MATERIAL PROVIDED
○ ○ ○
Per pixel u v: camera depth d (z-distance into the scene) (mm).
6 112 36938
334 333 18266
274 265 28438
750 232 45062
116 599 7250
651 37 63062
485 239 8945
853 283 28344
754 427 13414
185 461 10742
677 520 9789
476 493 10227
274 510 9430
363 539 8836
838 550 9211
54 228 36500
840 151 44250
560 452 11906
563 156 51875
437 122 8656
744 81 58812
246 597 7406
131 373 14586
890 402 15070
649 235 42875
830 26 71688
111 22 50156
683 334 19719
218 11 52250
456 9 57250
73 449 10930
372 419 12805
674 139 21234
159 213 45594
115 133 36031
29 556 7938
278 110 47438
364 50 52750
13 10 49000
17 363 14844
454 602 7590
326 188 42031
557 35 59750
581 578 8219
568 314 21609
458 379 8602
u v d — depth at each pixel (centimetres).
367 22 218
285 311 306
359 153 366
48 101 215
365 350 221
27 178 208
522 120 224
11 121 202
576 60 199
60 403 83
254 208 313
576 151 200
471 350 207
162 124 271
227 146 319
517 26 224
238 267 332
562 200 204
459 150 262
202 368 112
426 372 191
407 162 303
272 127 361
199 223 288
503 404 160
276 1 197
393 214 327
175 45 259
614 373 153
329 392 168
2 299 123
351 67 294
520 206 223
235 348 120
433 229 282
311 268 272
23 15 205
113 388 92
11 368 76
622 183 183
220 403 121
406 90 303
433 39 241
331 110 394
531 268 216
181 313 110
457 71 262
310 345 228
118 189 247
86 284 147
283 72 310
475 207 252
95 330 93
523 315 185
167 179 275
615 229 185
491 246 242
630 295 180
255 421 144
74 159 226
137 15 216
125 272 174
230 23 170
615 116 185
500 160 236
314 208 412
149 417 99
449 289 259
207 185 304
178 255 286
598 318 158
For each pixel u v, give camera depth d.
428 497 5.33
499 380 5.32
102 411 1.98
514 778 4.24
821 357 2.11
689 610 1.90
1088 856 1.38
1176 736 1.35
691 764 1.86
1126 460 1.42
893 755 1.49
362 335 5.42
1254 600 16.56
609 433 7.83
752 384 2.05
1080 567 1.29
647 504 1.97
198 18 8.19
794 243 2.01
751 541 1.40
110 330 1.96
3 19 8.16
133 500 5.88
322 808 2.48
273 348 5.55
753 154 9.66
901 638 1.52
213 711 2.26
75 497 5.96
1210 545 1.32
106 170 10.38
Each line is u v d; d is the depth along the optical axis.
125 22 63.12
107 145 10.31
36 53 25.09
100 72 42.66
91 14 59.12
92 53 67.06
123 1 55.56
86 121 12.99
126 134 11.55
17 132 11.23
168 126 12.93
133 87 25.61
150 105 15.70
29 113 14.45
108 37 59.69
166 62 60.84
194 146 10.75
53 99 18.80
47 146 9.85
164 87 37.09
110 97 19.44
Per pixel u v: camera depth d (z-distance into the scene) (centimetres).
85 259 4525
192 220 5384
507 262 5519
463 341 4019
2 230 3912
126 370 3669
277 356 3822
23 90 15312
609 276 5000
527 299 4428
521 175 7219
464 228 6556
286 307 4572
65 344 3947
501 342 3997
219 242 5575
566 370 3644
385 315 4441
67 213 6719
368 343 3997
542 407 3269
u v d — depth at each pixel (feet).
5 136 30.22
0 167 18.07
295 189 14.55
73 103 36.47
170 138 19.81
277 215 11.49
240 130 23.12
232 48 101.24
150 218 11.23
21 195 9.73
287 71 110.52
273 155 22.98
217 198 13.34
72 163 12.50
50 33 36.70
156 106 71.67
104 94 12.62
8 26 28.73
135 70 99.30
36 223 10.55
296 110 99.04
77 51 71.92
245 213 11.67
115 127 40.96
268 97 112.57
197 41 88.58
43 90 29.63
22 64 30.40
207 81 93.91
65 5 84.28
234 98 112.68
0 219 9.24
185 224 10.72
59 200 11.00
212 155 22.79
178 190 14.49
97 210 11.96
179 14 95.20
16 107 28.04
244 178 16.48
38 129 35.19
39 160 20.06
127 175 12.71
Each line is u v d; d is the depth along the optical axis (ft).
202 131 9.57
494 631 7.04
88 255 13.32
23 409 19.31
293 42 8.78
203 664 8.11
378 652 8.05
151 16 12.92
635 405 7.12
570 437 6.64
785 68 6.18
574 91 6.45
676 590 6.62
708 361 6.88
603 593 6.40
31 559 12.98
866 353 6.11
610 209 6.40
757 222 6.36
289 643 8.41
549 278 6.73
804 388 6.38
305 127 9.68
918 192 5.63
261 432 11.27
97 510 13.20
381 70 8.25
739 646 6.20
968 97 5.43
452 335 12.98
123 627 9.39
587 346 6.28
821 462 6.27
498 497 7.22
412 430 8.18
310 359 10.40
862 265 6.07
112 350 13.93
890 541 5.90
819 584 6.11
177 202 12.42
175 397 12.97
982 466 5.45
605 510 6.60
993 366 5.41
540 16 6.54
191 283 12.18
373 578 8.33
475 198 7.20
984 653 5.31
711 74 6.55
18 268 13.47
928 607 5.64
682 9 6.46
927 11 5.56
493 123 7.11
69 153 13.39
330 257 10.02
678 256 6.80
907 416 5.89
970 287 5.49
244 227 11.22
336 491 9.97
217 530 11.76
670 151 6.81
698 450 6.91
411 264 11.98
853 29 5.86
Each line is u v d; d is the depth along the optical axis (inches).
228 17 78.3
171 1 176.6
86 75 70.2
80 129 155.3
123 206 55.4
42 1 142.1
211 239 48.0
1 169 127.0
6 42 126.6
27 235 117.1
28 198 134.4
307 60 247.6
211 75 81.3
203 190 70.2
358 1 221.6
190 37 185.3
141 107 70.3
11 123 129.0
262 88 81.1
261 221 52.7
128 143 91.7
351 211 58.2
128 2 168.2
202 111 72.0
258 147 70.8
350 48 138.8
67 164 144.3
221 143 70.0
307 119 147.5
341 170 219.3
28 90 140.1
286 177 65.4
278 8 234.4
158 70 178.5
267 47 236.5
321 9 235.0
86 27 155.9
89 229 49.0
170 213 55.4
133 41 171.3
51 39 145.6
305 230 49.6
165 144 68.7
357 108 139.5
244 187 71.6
○ ○ ○
WHAT YOU SHOULD DO
Return all lines from the data that include the string "camera".

SOLUTION TO THIS TASK
Per pixel u v: camera depth d (z-distance into the scene) (mm).
For each pixel u v, give camera depth d.
Per pixel u v: camera depth d (z-distance into the scene) (centimetres).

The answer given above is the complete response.